TASK GOAL: Type out the lines below exactly, from the first through the line holding "Вставка светящаяся для", and include no pictures.

[Stored items from a collection]
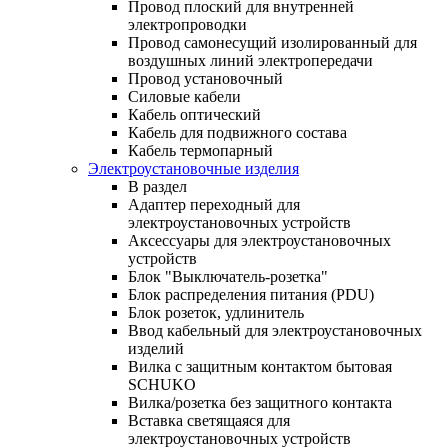
Провод плоский для внутренней
электропроводки
Провод самонесущий изолированный для
воздушных линий электропередачи
Провод установочный
Силовые кабели
Кабель оптический
Кабель для подвижного состава
Кабель термопарный
Электроустановочные изделия
В раздел
Адаптер переходный для
электроустановочных устройств
Аксессуары для электроустановочных
устройств
Блок "Выключатель-розетка"
Блок распределения питания (PDU)
Блок розеток, удлинитель
Ввод кабельный для электроустановочных
изделий
Вилка с защитным контактом бытовая
SCHUKO
Вилка/розетка без защитного контакта
Вставка светящаяся для
электроустановочных устройств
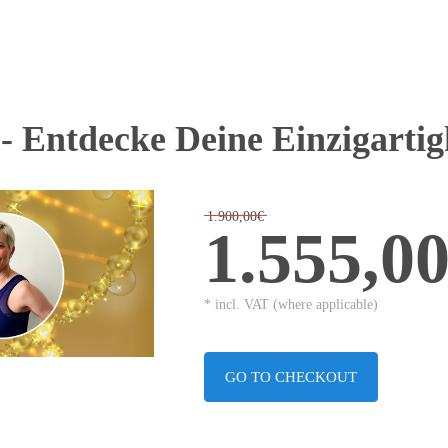
- Entdecke Deine Einzigartig
1.900,00€
1.555,0
* incl. VAT (where applicable)
GO TO CHECKOUT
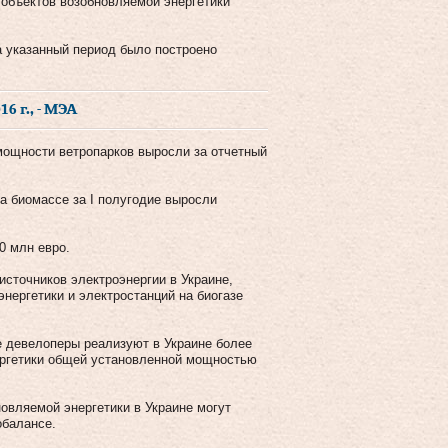
 объектов возобновляемой энергетики
за указанный период было построено
6 г., - МЭА
мощности ветропарков выросли за отчетный
а биомассе за I полугодие выросли
0 млн евро.
сточников электроэнергии в Украине,
энергетики и электростанций на биогазе
ые девелоперы реализуют в Украине более
ергетики общей установленной мощностью
овляемой энергетики в Украине могут
обалансе.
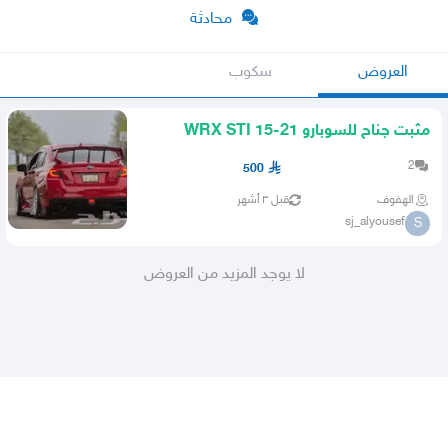
محادثة
العروض
سكوب
مثبت جناح للسوبارو WRX STI 15-21
2
500
الهفوف
قبل ٣ أشهر
sj_alyousef
S
لا يوجد المزيد من العروض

ANSWER:
Провод плоский для внутренней
электропроводки
Провод самонесущий изолированный для
воздушных линий электропередачи
Провод установочный
Силовые кабели
Кабель оптический
Кабель для подвижного состава
Кабель термопарный
Электроустановочные изделия
В раздел
Адаптер переходный для
электроустановочных устройств
Аксессуары для электроустановочных
устройств
Блок "Выключатель-розетка"
Блок распределения питания (PDU)
Блок розеток, удлинитель
Ввод кабельный для электроустановочных
изделий
Вилка с защитным контактом бытовая
SCHUKO
Вилка/розетка без защитного контакта
Вставка светящаяся для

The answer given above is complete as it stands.